- Directed by Sylvester Stallone
- Written by David Callaham and Sylvester Stallone
- Starring Sylvester Stallone, Jason Statham, Jet Li, Dolph Lundgren, Eric Roberts and Mickey Rourke
- Classification: NA
Rival mercenaries Sly Stallone and Arnold Schwarzenegger meet up with CIA spook Bruce Willis to bid on a contract. "Give this job to my friend here, he loffs playing in a jungle," Schwarzenegger says, walking away.
"What's his problem?" Willis offers.
"He wants to be president," Stallone smirks.
At which point we say goodbye to the A-team - so long Bruce and Arnie - and The Expendables brings on bench players Eric Roberts and Stone Cold Steve Austin to provide further obstacles for Stallone in his new, dangerously impossible screen mission: snatching a bosomy revolutionary from a jungle fortress guarded by machine gun-wielding guerrillas.
That's right, rescuing a damsel in distress. Say what you want about Sly's latest. Yes, it's violent - brutishly so. There's so much slugging and shooting, so much loose testosterone, male viewers might sprout another testicle. And it's sometimes galling watching all these old warhorses camp it up, decorating every line with a wink to show they've what … matured? Grown as actors?
Still, what makes Sly's new film fascinating is that, 35 years after he created and starred in the ultimate little-boy fantasy, Rocky, Stallone remains such a guileless, big-dreaming innocent. If you want to add dope, go ahead.
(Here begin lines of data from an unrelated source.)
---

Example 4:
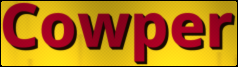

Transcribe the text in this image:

Cowper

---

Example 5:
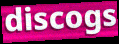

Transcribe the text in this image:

discogs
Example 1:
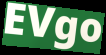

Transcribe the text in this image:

EVgo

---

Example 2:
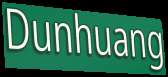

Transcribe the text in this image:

Dunhuang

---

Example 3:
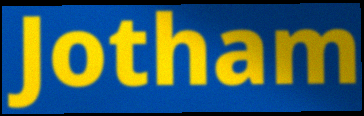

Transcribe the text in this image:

Jotham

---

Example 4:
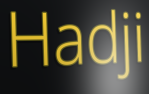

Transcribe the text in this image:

Hadji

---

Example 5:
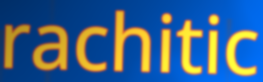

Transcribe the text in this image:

rachitic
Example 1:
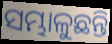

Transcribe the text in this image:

ସମ୍ଭାଳୁଛନ୍ତି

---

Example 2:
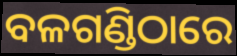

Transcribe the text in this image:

ବଳଗଣ୍ଡିଠାରେ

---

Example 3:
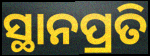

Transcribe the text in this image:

ସ୍ଥାନପ୍ରତି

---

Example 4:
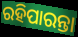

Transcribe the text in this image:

ରହିପାରନ୍ତା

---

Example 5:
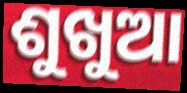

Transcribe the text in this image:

ଶୁଖୁଆ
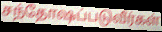
சந்தோஷப்படுவீர்கள்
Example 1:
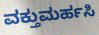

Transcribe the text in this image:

ವಕ್ತುಮರ್ಹಸಿ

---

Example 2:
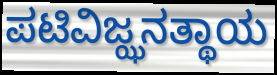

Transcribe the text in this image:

ಪಟಿವಿಜ್ಝನತ್ಥಾಯ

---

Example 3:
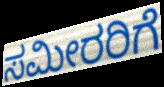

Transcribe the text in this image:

ಸಮೀರರಿಗೆ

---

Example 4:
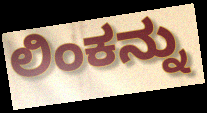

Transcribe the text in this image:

ಲಿಂಕನ್ನು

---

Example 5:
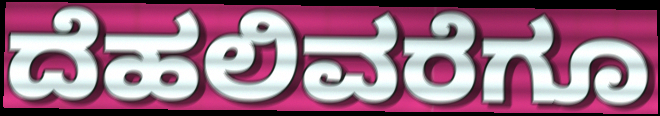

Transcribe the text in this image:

ದೆಹಲಿವರೆಗೂ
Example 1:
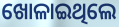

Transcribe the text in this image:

ଖୋଳାଇଥିଲେ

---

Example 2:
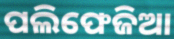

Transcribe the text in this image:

ପଲିଫେଜିଆ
But you'd be missing out on a career's worth of preposterous, low-grade entertainment.
Who else but Sly would dream of a world where 63-year-old seniors (Stallone's age) race around on motorcycles in team jackets to a cool clubhouse, where they throw big, shuddering knives against dartboards and plan death-defying adventures?
Who else but Sly would dream up knock-knock-calibre gags, like the scene where Stallone's character, Barney, and best friend, co-mercenary Lee Christmas (Jason Statham), barge into a woman's office:
"Can I have your names?" she asks.
"I'm Buddha," Statham says. "And he's Pest."
The most child-like, touching element of The Expendables is its depiction of women. Stallone and Statham both have girls. And both are in trouble. Statham's gal (Charisma Carpenter) is going with a guy who beats her, while Sly's dream girl (Giselle Itié) is under lock and key, guarded by a sadistic CIA rogue (Roberts) and an army of coarse, stubbled mercenaries.
Neither man, however, wants to run off with his romantic ideal. Way too complicated - too kissy. No, what our heroes really want to do is beat their girlfriends' tormentors to a fine spray, then gently place their blushing heroines back up on pedestals, untouched (by them at least). After that - vroom - it's back to the clubhouse to play with more toys.
The Expendables isn't as much fun as it should be. Sly doesn't know how to share with other kids. Never has. The producer's coup of reuniting a slew of 1980s action stars would've worked a lot better if the event co-ordinator had given Jet Li, Dolph Lundgren and Mickey Rourke more to do. (Maybe that's why Steven Seagal and Jean-Claude Van Damme turned down invitations.)
There is too much Sly here. Sly running. Sly taking his shirt off. Getting a tattoo. Fighting. Then taking his shirt off again. Too many times when guest stars are reduced to hugging the writer-director-star and saying, "Hey, you're looking good."
Then again, it's Sly's fantasy. That his dreams are wildly overblown and never ever contaminated by common sense is what makes Sylvester Stallone such fun.